*** DATASET CONTENT ***
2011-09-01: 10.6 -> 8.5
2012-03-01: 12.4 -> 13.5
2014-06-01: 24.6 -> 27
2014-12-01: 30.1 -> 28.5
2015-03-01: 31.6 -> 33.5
*** End of DATASET CONTENT ***
*** DATASET CONTENT ***
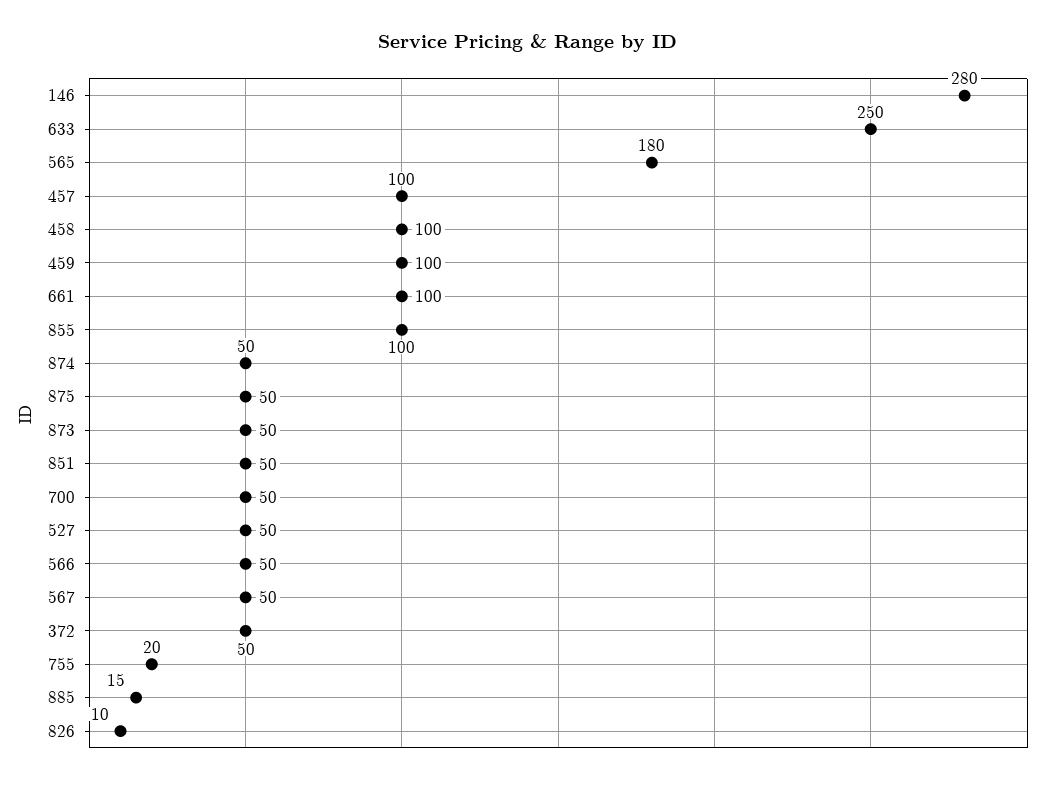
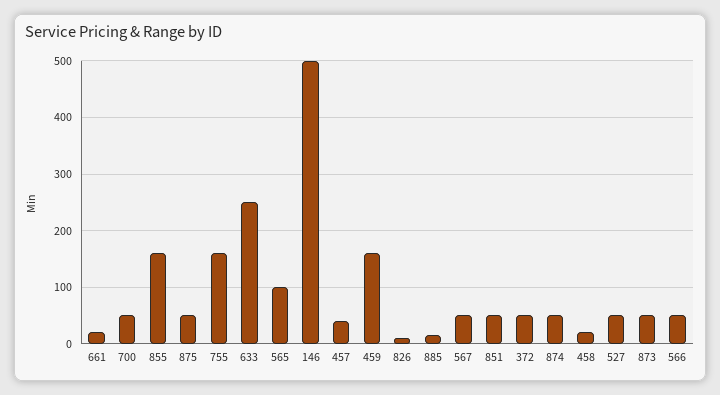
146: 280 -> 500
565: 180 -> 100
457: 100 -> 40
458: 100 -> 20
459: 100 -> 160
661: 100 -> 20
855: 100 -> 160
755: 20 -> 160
*** End of DATASET CONTENT ***
◆ TO DO
Return exactly, and only, the lines above starting at the line that contains "457: 100 -> 40" and ending at the line that contains "755: 20 -> 160".

◆ RESULT OF THE EXERCISE
457: 100 -> 40
458: 100 -> 20
459: 100 -> 160
661: 100 -> 20
855: 100 -> 160
755: 20 -> 160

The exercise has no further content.